Cahit Külebi’nin ‘Hikâye’ şiirinin pişmanlıktan doğan öyküsü
Cahit Külebi, şiirlerinde Anadolu'yu ve Anadolu insanını çok başarılı bir şekilde anlatan şairler arasında yer alır. Şairin Anadolu ve bilhassa doğduğu yerlerden derin izler taşıyan 'Hikâye' şiirinin yazılış öyküsünü sizler için inceledik.
Giriş Tarihi: 12.12.2019
12:16
Senin dudakların pembe Ellerin beyaz, Al tut ellerimi bebek Tut biraz!
Benim doğduğum köylerde Ceviz ağaçları yoktu, Ben bu yüzden serinliğe hasretim Okşa biraz!
Benim doğduğum köylerde Buğday tarlaları yoktu, Dağıt saçlarını bebek Savur biraz!
Benim doğduğum köyleri Akşamları eşkıyalar basardı. Ben bu yüzden yalnızlığı hiç sevmem Konuş biraz!
Benim doğduğum köylerde Kuzey rüzgârları eserdi, Ve bu yüzden dudaklarım çatlaktır Öp biraz!
Sen Türkiye gibi aydınlık ve güzelsin! Benim doğduğum köyler de güzeldi, Sen de anlat doğduğun yerleri, Anlat biraz!
Asıl adı Mahmut Cahit Erancan olan şair 1917'de Tokat'ın Zile ilçesinde dünyaya geldi. İlköğrenimi Zile, Çamlıbel ve Niksar'da, orta ve lise öğrenimi Sivas'ta, yüksek öğrenimini ise İstanbul Üniversite Edebiyat Fakültesi ve Yüksek Öğretmen Okulu'nda gördü. Uzun yıllar öğretmenlik yapan şair 1956'da müfettişliğe geçti. Aynı zamanda Milli Eğitim Bakanlığı kültür müsteşar yardımcılığı ve Türk Dil Kurumu genel sekreterliği görevlerinde bulundu. 20 Haziran 1997'de Ankara'da vefat etti.
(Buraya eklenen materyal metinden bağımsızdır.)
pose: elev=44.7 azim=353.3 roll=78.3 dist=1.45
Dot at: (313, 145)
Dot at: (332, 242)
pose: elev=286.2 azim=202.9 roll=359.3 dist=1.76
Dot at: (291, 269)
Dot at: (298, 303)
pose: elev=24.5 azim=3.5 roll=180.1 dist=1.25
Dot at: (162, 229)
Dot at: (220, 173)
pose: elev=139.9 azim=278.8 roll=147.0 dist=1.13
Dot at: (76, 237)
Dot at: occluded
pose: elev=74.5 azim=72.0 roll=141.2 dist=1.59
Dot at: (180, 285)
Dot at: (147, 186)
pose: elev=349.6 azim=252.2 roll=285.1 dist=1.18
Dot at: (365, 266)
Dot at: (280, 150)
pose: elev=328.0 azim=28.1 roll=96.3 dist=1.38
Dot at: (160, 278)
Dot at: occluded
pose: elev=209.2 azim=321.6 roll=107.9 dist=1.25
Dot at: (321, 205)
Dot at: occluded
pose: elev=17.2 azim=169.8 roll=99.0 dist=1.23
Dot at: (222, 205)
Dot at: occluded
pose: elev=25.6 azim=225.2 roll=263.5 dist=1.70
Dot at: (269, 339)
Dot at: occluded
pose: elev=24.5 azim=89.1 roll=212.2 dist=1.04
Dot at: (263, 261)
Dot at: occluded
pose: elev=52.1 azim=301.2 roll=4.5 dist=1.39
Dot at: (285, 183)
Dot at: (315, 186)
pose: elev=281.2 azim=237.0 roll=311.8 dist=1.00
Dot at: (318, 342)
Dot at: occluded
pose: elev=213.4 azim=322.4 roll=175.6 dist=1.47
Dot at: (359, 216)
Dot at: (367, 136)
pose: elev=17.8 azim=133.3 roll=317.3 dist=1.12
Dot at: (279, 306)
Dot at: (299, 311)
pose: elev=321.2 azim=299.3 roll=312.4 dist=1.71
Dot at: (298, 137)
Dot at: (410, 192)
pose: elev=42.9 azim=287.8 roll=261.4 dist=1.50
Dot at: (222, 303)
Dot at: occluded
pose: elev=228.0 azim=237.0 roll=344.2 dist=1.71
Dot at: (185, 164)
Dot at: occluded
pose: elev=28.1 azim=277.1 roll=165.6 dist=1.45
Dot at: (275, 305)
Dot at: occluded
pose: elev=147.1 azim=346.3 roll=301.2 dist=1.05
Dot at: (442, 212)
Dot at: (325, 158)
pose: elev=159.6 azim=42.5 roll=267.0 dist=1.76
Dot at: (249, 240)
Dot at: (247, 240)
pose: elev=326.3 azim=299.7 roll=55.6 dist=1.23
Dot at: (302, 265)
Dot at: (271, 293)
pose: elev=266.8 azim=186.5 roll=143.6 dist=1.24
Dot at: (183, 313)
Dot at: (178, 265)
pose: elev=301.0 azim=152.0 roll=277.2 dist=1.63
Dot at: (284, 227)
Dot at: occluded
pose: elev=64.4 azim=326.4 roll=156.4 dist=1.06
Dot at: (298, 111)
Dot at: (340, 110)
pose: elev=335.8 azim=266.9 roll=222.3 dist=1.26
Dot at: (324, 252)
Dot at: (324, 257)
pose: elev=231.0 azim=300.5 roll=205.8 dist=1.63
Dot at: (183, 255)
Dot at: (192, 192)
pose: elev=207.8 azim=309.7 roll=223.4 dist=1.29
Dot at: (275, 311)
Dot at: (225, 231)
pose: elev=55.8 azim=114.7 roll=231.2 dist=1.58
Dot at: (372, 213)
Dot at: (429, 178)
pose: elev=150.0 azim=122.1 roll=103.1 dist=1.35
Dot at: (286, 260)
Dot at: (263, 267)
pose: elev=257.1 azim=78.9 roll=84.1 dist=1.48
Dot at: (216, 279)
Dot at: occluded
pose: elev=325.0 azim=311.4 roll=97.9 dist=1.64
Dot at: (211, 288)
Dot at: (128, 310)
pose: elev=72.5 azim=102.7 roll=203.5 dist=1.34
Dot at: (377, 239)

Şairin ilk şiiri "Gurbet Acısı" 1933'te Toplantı dergisinde yayımlandı. Şiiri "İnsanın ana dilinde söylediği türkü " olarak tanımlayan şair asıl üslûbuna 1940'lı yıllarda kavuştu.
Halk şiirlerinden yararlanarak çağdaş bir şiir oluşturan şair, yurt, insan ve doğa sevgisi konularını işledi. Şiirlerini kimi zaman romantik bir bakış açısı kimi zaman da realist bakış açısıyla yazdı.
Cahit Külebi'nin şiiri, gelenek çizgisine yakın, ferdi olmasının yanında aslında tümelde toplumsal meseleleri ihtiva eden, kendine has ve milli kaynaklardan fazlasıyla beslenen bir şiirdir.
Milli edebiyat ve Anadolu’ya yöneliş
Anadolu'yu konu edinen romanlar ve şiirler Türk edebiyatında yaygınlıkla işlendi. Anadolu'ya yöneliş bilhassa Ulusçuluk akımının her alanda hâkim olması sebebiyle Milli edebiyat çerçevesinde artış gösterdi. 1912-13'li yıllarda ülkenin içinde bulunduğu durum açısından milli değerlere sahip çıkma isteği entelektüel kesimde de karşılığını buldu.
Ziya Gökalp, Ali Canip Yöntem ve Ömer Seyfettin Türkçülük fikirlerini yaymak amacıyla Genç Kalemler dergisi etrafında toplandılar.
Bu sanatçıların en çok temas ettiği noktalardan biri "dilde sadeleşme" hareketleridir. Genç Kalemler dergisi yazarlarından biri olan Ömer Seyfettin dilde sadeleşme düşüncelerini açıklamak adıyla "Yeni Lisan" makalesini yazdı. Ömer Seyfettin, Yeni Lisan isimli makalesinde Türkçedeki Arapça ve Farsça gibi yabancı dillerden alınan kelimelerin egemenliğine artık bir son verilmesi gerektiğine dair düşüncelerini açıkladı. Arapça-Farsça tamlama ve terkipler atılacak yerine öz Türkçe kelimeler getirilecekti. Ömer Seyfettin, sanat ve edebiyat dilinde konuşulan dil olan İstanbul Türkçesini baz almak ve şiirlerde aruz ölçüsü yerine hece ölçüsü kullanmak gerektiğini düşündü.
Milli edebiyat döneminin önemli isimlerinden biri olan Ziya Gökalp ise dilde sadeleşme ile ilgili düşüncelerini "Lisan" şiiri üzerinden verdi.
"Güzel dil Türkçe bize Başka dil gece bize İstanbul konuşması En saf, en ince bize."
Ziya Gökalp'in bir diğer şiiri "Alageyik" de fikirlerini nakşettiği şiirler arasında.
"Çocuktum,ufacıktım Top oynadım, acıktım"
Bu dönem şiir anlayışında sadelik noktasında çoğunlukla halk edebiyatı esas alındı. Fakat yukarda alıntıladığımız şiirlerden hareketle söyleyebiliriz ki dilde sadeleşme hareketleri çerçevesinde oluşturulan pek çok şiir, o dönemde dili sadeleştirmekten ziyade basitleştirmeye yönlendirdi. Şiir dilindeki ahenk kayboldu bunun yerine kuru, yavan, didaktik unsurlar şiirlerde göze çarpan unsur haline geldi.